Even if the equities are currently available at relatively much lower prices, the Life Insurance Corporation (LIC) of India does not currently have any imminent plans to increase its investment in Adani Group firms.
The Adani Enterprises follow-on public offer (FPO) had received a subscription from the largest domestic institutional investor in India at the higher price band. The stock is currently 40 percent less expensive.
“We are not thinking of doing anything,”speaking to CNBC-TV18, LIC Chairman M. R. Kumar remarked.
The giant insurance company added that it was inappropriate to make a judgement on whether it was necessary to sell its investment in Adani Group equities or take any other action because the stock price had fallen sharply in a short period of time.
“This is too short a period to take a call on whether I have to take a call,”added Kumar.
According to information provided by the government in parliament, LIC has invested a total of Rs 30,127 crore in Adani Group enterprises over the past few years.

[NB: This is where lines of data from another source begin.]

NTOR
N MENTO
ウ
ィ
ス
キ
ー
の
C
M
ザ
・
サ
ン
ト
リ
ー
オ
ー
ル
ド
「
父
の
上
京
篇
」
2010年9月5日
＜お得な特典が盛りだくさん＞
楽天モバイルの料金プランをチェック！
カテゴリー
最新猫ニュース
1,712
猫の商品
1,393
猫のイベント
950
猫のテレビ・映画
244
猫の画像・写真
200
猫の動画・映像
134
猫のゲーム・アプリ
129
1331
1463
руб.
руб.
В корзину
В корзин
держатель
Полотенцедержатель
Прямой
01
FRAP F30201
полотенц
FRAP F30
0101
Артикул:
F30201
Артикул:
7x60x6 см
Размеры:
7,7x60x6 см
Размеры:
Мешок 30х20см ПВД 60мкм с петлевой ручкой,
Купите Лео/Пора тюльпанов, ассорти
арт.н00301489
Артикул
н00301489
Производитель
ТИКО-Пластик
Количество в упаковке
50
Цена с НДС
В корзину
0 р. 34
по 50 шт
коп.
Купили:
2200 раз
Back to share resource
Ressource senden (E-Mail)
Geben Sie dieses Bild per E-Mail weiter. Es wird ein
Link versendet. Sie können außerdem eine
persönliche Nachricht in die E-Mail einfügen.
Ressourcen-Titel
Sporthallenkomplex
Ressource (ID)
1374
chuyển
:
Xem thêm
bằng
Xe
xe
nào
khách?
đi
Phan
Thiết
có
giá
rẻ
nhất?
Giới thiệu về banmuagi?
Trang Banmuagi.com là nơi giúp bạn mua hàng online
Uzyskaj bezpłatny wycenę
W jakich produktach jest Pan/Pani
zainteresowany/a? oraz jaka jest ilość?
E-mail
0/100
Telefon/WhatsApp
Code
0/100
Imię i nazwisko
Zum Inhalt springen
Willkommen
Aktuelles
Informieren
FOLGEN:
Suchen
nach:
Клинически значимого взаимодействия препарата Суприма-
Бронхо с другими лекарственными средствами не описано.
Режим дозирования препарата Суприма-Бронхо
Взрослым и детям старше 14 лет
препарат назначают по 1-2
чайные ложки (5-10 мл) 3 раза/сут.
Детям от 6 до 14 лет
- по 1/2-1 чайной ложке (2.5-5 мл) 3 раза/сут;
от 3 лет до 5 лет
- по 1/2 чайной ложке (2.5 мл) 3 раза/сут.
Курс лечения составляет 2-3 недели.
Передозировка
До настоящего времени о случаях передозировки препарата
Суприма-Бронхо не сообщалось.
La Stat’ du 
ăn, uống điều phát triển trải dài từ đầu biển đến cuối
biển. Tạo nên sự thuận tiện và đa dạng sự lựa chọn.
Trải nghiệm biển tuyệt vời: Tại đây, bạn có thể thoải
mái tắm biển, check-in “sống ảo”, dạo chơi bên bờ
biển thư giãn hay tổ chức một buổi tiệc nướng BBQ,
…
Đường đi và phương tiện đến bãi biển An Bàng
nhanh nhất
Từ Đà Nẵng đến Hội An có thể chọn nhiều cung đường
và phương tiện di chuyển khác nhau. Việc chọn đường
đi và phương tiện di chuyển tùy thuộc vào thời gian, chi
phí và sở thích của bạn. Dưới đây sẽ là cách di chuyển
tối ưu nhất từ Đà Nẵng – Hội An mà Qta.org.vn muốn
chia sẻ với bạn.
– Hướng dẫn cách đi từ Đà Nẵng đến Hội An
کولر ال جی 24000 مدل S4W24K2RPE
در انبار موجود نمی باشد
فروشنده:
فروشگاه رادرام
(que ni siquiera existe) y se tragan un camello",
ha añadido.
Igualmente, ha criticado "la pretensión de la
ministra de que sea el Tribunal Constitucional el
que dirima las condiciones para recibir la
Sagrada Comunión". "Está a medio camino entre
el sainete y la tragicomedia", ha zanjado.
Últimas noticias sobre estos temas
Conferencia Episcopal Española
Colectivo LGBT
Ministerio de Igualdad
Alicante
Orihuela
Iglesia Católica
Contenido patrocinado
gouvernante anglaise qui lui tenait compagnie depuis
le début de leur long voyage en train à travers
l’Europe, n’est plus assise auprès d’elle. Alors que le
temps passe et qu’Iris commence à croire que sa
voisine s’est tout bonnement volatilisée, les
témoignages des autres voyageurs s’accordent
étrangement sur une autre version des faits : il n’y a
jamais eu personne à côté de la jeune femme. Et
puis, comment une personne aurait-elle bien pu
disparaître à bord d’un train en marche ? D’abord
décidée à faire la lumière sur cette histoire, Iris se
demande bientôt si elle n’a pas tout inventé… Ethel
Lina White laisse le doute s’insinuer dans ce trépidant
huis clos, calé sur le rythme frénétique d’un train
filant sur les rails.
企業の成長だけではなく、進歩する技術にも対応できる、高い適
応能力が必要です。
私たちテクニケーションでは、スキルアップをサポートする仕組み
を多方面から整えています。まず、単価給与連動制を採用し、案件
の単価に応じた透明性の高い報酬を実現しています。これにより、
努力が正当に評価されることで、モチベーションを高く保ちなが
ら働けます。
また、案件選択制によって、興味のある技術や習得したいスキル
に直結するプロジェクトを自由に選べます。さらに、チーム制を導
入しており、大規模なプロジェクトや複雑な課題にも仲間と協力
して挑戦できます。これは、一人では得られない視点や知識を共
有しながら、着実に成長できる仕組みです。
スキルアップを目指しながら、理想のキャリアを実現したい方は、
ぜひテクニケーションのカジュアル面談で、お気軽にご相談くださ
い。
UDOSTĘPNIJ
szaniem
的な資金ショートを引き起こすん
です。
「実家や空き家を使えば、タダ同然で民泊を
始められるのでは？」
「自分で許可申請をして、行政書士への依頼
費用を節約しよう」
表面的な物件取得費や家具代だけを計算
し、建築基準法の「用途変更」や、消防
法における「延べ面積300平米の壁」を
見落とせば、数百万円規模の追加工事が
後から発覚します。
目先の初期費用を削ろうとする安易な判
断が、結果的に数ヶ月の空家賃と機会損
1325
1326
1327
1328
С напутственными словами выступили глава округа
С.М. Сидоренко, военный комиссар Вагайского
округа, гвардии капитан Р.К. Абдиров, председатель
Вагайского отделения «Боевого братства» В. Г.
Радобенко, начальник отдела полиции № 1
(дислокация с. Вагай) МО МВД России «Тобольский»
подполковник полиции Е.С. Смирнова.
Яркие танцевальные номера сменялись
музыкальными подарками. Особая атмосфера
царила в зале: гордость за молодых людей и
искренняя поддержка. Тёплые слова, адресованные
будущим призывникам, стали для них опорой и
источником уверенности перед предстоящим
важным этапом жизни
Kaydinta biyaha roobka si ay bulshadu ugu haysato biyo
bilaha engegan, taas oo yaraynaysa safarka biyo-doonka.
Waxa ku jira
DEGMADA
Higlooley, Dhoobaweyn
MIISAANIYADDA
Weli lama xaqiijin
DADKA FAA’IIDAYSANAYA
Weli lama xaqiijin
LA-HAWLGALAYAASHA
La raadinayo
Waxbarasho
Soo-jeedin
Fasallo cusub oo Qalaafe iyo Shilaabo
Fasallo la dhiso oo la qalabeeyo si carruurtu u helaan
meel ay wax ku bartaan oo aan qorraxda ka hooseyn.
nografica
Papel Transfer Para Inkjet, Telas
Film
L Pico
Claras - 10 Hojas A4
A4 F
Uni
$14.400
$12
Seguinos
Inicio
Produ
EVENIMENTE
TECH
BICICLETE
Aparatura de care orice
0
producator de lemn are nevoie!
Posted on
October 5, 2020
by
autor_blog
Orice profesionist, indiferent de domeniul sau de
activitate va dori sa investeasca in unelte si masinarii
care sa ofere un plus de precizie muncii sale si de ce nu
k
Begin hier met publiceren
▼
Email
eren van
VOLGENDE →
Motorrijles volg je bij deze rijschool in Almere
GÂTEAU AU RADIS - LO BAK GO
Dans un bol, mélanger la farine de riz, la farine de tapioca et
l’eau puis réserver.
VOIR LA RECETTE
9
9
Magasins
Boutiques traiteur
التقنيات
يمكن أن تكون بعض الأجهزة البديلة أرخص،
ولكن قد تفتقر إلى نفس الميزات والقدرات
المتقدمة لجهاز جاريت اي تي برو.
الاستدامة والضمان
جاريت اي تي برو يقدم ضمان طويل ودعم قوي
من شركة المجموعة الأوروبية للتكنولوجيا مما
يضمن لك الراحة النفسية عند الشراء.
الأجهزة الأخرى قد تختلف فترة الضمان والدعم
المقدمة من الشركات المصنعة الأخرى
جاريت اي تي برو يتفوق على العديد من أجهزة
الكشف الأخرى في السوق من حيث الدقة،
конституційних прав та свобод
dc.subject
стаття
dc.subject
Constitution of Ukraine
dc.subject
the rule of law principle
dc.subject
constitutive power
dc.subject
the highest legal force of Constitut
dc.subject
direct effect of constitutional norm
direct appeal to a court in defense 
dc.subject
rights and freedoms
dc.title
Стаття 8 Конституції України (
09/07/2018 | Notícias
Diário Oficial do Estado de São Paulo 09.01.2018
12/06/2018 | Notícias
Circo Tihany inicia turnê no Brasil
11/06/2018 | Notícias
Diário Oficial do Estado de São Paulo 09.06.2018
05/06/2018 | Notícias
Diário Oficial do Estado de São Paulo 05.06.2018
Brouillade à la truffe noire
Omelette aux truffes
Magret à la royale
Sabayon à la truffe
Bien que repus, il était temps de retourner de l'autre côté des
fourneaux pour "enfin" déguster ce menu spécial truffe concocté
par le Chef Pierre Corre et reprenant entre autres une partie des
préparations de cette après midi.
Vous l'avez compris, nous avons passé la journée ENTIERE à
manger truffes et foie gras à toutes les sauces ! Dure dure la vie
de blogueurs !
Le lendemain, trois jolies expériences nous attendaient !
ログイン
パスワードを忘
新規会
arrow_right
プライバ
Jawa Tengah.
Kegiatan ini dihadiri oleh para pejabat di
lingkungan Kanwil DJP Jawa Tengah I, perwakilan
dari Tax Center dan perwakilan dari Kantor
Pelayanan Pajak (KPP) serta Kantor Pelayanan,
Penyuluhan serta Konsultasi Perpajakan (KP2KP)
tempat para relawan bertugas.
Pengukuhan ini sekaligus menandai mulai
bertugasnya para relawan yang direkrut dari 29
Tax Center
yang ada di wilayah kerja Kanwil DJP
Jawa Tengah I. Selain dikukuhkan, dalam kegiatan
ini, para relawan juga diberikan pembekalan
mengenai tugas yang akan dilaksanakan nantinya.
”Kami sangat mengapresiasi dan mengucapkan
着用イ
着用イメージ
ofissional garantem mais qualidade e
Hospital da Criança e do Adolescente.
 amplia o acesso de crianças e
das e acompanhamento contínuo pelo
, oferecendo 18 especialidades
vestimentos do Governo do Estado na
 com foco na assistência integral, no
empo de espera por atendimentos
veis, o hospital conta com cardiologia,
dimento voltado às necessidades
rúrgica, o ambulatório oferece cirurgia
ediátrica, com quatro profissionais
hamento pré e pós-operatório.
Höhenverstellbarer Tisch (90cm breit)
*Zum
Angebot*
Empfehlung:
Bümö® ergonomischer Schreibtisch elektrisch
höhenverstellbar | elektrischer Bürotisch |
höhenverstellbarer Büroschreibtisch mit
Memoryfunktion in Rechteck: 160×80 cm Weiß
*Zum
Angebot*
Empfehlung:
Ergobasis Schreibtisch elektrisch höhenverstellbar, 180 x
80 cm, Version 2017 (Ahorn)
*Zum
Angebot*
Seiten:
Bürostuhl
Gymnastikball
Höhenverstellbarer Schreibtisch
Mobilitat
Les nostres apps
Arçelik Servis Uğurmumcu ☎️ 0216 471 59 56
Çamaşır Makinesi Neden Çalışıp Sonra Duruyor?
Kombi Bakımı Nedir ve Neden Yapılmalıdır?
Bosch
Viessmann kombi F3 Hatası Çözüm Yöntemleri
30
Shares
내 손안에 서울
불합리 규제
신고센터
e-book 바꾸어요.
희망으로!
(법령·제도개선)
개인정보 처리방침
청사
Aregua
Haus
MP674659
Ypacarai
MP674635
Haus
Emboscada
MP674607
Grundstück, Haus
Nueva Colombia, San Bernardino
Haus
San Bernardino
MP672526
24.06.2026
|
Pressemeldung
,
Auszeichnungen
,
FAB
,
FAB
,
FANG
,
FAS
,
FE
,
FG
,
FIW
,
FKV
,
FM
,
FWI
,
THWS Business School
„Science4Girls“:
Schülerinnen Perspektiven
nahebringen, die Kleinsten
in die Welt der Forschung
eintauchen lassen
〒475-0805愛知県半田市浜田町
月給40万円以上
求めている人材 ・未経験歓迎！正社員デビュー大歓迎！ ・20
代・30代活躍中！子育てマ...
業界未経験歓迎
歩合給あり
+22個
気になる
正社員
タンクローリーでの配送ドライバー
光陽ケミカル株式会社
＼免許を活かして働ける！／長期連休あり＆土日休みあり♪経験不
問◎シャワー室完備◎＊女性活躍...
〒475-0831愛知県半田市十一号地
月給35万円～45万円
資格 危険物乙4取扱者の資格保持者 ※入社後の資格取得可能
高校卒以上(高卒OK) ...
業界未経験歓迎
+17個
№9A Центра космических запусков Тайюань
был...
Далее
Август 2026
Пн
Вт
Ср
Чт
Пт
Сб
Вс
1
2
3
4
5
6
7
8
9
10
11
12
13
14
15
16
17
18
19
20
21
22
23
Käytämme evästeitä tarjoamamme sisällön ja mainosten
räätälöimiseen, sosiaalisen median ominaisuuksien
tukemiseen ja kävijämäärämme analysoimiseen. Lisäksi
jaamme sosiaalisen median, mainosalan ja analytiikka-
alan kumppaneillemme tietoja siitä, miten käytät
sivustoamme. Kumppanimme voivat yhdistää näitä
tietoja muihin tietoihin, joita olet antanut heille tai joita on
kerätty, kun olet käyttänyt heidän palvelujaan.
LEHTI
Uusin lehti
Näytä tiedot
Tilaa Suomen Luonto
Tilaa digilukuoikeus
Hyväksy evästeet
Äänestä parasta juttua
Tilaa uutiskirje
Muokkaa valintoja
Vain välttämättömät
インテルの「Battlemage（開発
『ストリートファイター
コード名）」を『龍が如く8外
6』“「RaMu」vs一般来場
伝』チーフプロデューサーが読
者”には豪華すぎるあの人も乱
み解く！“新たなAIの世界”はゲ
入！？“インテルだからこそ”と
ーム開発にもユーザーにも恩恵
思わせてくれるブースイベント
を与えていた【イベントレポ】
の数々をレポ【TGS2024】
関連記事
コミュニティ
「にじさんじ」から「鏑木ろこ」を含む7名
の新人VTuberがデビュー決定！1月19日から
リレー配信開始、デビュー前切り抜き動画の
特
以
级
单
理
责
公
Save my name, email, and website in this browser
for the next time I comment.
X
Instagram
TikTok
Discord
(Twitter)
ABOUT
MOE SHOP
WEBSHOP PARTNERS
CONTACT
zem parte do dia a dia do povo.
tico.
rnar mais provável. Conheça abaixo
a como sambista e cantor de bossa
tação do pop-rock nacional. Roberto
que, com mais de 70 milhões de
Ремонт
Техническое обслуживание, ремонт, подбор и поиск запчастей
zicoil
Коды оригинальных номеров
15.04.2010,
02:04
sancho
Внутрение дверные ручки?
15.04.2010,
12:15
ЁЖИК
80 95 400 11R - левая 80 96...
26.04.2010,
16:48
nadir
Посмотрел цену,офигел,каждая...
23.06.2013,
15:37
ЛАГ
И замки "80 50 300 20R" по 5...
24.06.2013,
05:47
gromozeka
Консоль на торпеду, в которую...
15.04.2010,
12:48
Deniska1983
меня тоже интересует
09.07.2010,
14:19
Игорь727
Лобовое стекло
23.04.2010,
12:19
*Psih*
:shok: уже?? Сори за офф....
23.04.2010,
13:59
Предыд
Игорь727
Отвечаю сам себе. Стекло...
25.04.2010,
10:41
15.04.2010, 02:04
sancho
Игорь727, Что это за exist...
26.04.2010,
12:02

For the time being, its investments are paying off.
Following the harsh assessment by a short seller located in the US, Adani Group stocks have fallen over the past three weeks. This resulted in a string of accusations and denials between the short seller and Adani Group. Additionally, despite the FPO being fully subscribed, the latter had to cancel it due to significant price volatility.
Kumar gave us the reassurance that the downturn in Adani stock prices and the weak market will not have a detrimental impact on the embedded value of LIC.